Gold is third most consistently bought investment globally: WGC
Millennials’ attitudes towards gold are not so different to those of older generations.
The significant piece of research, with an 18,000-strong sample, looks at a range of markets including China, India, North America, Germany and Russia, and highlights unique insights into attitudes towards and perceptions of gold; how and why people buy gold, and also their reasons for not buying.
In addition, the new research reveals that more than a third (38%) of retail investors and fashion enthusiasts have never bought gold in the past but are warm to the idea. This shows a huge potential for the gold market to grow if untapped sources of demand can be converted.
The report states that more than two-thirds (67%) of all retail investors believe that gold is a good safeguard against both inflation and currency fluctuations, and 61% trust gold more than fiat currencies. The industry should build on that confidence, while staying alert to areas where it is weaker.
While people have confidence in gold, there is some mistrust among those that have never bought gold in the past, but are open to the idea of buying it in the future, with 48% and 28% of all potential investment and jewellery consumers respectively citing lack of trust as a significant barrier. That could be mistrust around fake or counterfeit bars and coins, product purity, or the trustworthiness of some retailers.
Millennials’ attitudes towards gold are not so different to those of older generations. But there are perceptual misgivings among the younger Gen Z audience, misgivings which are particularly pronounced in China’s jewellery market. For example, 40% of 18-24 fashion buyers in China agree that gold can bring good luck compared to 88% for those aged between 55-65.
Gold compares poorly to other retail investments and fashion items when looked at through the lens of digital distribution, marketing and communications. Global retail investors only buy 9% of gold coins and 6% of jewellery online, compared with 25% of gold-backed ETFs.
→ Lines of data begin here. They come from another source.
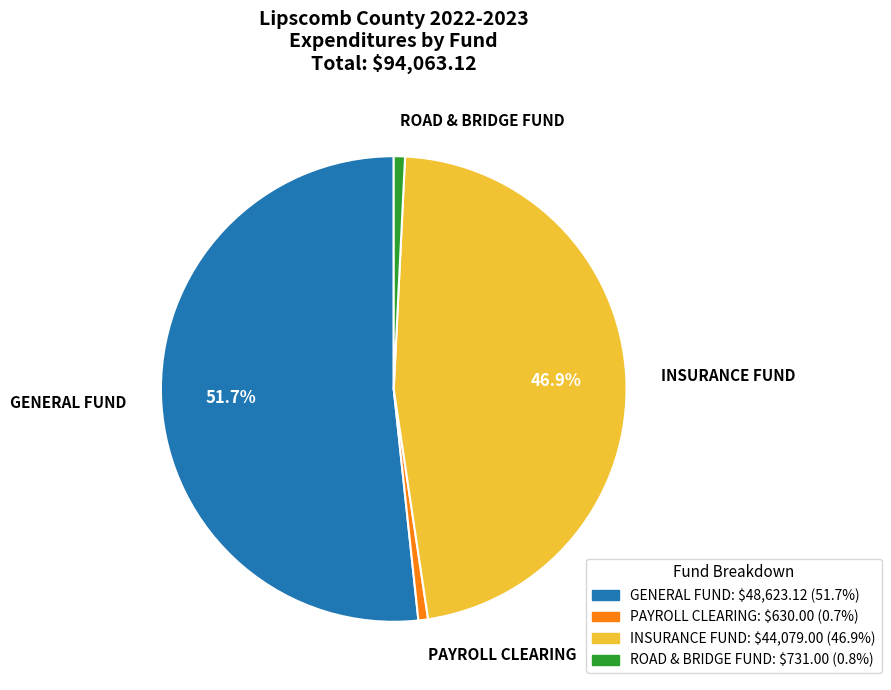

To the nearest percent, what is the difference between the largest and smallest slice percentages?

51%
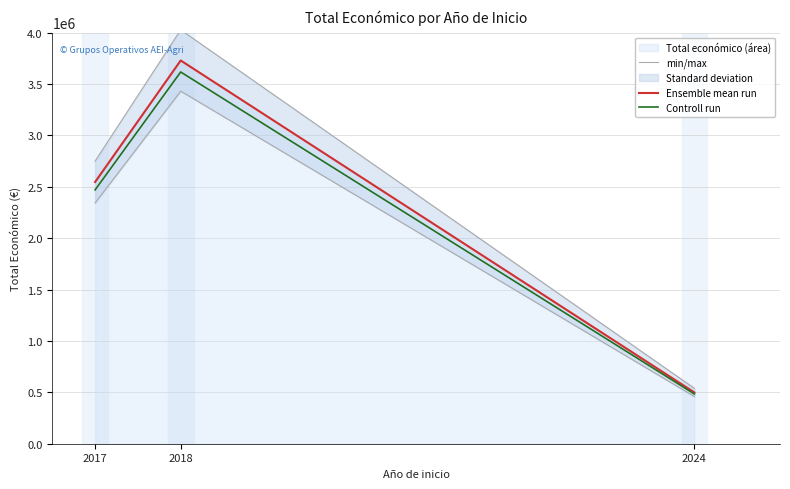

Rank the series by their maximum value, from highest to lowest.

min/max, Ensemble mean run, Controll run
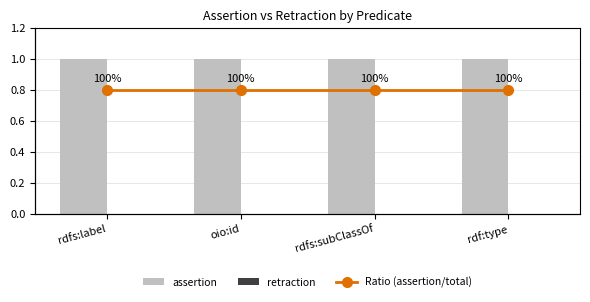

Read the assertion value at oio:id.

1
Two thirds (66%) of potential gold consumers globally say they lack the necessary knowledge to buy gold. Greater awareness of gold needs to be created through TV, print and social media; quality education is required on the benefits of owning gold; and, while it is not a mainstream issue now, the next generation of potential gold buyers need to know more about the industry’s ethical credentials.
David Tait, chief executive officer at the World Gold Council, commented: “The retail gold market is healthy, with gold being considered a mainstream choice. But what really excites me is the untapped part of the market: those people who have never bought gold but are warm to the idea of doing so in the future.
“Two issues need to be addressed to engage with these potential gold buyers: trust and awareness. This market can flourish if we can build trust across the broad spectrum of gold products being sold and raise awareness around the positive role gold can play in protecting people’s wealth.”